▶ _EXERCISE OBJECTIVE_
What is needed here is every record, retyped without any change.

◆ ◆ ◆ ◆ ◆

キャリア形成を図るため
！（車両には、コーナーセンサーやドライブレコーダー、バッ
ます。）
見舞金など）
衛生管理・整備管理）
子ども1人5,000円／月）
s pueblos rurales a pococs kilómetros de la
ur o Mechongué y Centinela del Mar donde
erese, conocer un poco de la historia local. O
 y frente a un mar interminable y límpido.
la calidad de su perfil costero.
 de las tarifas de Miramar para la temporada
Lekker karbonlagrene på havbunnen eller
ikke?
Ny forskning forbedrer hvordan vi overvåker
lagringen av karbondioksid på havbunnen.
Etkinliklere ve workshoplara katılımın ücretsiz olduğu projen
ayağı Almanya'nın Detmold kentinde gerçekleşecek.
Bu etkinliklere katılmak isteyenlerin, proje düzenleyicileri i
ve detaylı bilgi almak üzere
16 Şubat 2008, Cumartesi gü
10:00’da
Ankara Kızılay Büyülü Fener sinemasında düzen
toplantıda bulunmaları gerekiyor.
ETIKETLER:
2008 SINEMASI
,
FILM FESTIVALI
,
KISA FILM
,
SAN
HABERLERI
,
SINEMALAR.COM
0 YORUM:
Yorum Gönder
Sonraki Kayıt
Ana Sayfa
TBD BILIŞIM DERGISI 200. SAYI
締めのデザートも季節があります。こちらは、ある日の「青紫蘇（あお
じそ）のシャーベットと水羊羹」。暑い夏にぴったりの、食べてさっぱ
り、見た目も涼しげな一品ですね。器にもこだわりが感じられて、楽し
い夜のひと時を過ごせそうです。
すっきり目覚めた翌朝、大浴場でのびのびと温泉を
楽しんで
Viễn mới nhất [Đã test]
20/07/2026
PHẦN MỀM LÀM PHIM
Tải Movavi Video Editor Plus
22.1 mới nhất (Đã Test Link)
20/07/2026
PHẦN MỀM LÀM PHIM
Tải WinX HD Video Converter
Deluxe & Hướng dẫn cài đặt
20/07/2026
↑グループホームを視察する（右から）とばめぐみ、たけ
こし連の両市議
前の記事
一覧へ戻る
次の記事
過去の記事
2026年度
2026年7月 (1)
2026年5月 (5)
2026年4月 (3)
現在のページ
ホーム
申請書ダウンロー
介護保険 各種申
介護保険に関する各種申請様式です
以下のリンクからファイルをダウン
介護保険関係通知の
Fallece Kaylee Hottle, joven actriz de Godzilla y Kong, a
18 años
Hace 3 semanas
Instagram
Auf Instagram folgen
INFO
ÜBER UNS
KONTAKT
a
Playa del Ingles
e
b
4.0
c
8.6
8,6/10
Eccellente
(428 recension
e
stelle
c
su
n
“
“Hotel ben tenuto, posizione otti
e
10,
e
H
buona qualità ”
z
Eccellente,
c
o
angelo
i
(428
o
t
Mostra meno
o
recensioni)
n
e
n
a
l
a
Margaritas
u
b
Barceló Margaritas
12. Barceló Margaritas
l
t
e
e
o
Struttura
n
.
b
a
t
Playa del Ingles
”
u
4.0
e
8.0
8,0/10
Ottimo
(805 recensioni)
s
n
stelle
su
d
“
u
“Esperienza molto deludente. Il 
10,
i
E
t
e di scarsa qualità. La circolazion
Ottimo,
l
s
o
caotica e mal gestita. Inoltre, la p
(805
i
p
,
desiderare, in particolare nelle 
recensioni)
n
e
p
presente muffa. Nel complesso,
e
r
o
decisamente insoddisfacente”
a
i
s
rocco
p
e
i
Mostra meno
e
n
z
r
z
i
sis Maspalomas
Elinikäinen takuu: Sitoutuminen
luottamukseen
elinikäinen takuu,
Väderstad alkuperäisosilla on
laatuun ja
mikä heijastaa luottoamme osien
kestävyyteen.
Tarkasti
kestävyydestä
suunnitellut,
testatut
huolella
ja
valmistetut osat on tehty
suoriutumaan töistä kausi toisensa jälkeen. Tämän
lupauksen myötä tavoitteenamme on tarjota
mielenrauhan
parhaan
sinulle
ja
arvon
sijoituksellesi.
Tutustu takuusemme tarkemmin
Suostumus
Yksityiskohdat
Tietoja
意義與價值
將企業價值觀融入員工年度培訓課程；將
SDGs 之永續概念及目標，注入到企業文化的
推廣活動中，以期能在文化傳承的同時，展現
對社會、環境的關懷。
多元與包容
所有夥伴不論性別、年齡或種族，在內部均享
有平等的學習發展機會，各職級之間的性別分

◆ ◆ ◆ ◆ ◆

▶ _SOLUTION TO THIS PROBLEM_
キャリア形成を図るため
！（車両には、コーナーセンサーやドライブレコーダー、バッ
ます。）
見舞金など）
衛生管理・整備管理）
子ども1人5,000円／月）
s pueblos rurales a pococs kilómetros de la
ur o Mechongué y Centinela del Mar donde
erese, conocer un poco de la historia local. O
 y frente a un mar interminable y límpido.
la calidad de su perfil costero.
 de las tarifas de Miramar para la temporada
Lekker karbonlagrene på havbunnen eller
ikke?
Ny forskning forbedrer hvordan vi overvåker
lagringen av karbondioksid på havbunnen.
Etkinliklere ve workshoplara katılımın ücretsiz olduğu projen
ayağı Almanya'nın Detmold kentinde gerçekleşecek.
Bu etkinliklere katılmak isteyenlerin, proje düzenleyicileri i
ve detaylı bilgi almak üzere
16 Şubat 2008, Cumartesi gü
10:00’da
Ankara Kızılay Büyülü Fener sinemasında düzen
toplantıda bulunmaları gerekiyor.
ETIKETLER:
2008 SINEMASI
,
FILM FESTIVALI
,
KISA FILM
,
SAN
HABERLERI
,
SINEMALAR.COM
0 YORUM:
Yorum Gönder
Sonraki Kayıt
Ana Sayfa
TBD BILIŞIM DERGISI 200. SAYI
締めのデザートも季節があります。こちらは、ある日の「青紫蘇（あお
じそ）のシャーベットと水羊羹」。暑い夏にぴったりの、食べてさっぱ
り、見た目も涼しげな一品ですね。器にもこだわりが感じられて、楽し
い夜のひと時を過ごせそうです。
すっきり目覚めた翌朝、大浴場でのびのびと温泉を
楽しんで
Viễn mới nhất [Đã test]
20/07/2026
PHẦN MỀM LÀM PHIM
Tải Movavi Video Editor Plus
22.1 mới nhất (Đã Test Link)
20/07/2026
PHẦN MỀM LÀM PHIM
Tải WinX HD Video Converter
Deluxe & Hướng dẫn cài đặt
20/07/2026
↑グループホームを視察する（右から）とばめぐみ、たけ
こし連の両市議
前の記事
一覧へ戻る
次の記事
過去の記事
2026年度
2026年7月 (1)
2026年5月 (5)
2026年4月 (3)
現在のページ
ホーム
申請書ダウンロー
介護保険 各種申
介護保険に関する各種申請様式です
以下のリンクからファイルをダウン
介護保険関係通知の
Fallece Kaylee Hottle, joven actriz de Godzilla y Kong, a
18 años
Hace 3 semanas
Instagram
Auf Instagram folgen
INFO
ÜBER UNS
KONTAKT
a
Playa del Ingles
e
b
4.0
c
8.6
8,6/10
Eccellente
(428 recension
e
stelle
c
su
n
“
“Hotel ben tenuto, posizione otti
e
10,
e
H
buona qualità ”
z
Eccellente,
c
o
angelo
i
(428
o
t
Mostra meno
o
recensioni)
n
e
n
a
l
a
Margaritas
u
b
Barceló Margaritas
12. Barceló Margaritas
l
t
e
e
o
Struttura
n
.
b
a
t
Playa del Ingles
”
u
4.0
e
8.0
8,0/10
Ottimo
(805 recensioni)
s
n
stelle
su
d
“
u
“Esperienza molto deludente. Il 
10,
i
E
t
e di scarsa qualità. La circolazion
Ottimo,
l
s
o
caotica e mal gestita. Inoltre, la p
(805
i
p
,
desiderare, in particolare nelle 
recensioni)
n
e
p
presente muffa. Nel complesso,
e
r
o
decisamente insoddisfacente”
a
i
s
rocco
p
e
i
Mostra meno
e
n
z
r
z
i
sis Maspalomas
Elinikäinen takuu: Sitoutuminen
luottamukseen
elinikäinen takuu,
Väderstad alkuperäisosilla on
laatuun ja
mikä heijastaa luottoamme osien
kestävyyteen.
Tarkasti
kestävyydestä
suunnitellut,
testatut
huolella
ja
valmistetut osat on tehty
suoriutumaan töistä kausi toisensa jälkeen. Tämän
lupauksen myötä tavoitteenamme on tarjota
mielenrauhan
parhaan
sinulle
ja
arvon
sijoituksellesi.
Tutustu takuusemme tarkemmin
Suostumus
Yksityiskohdat
Tietoja
意義與價值
將企業價值觀融入員工年度培訓課程；將
SDGs 之永續概念及目標，注入到企業文化的
推廣活動中，以期能在文化傳承的同時，展現
對社會、環境的關懷。
多元與包容
所有夥伴不論性別、年齡或種族，在內部均享
有平等的學習發展機會，各職級之間的性別分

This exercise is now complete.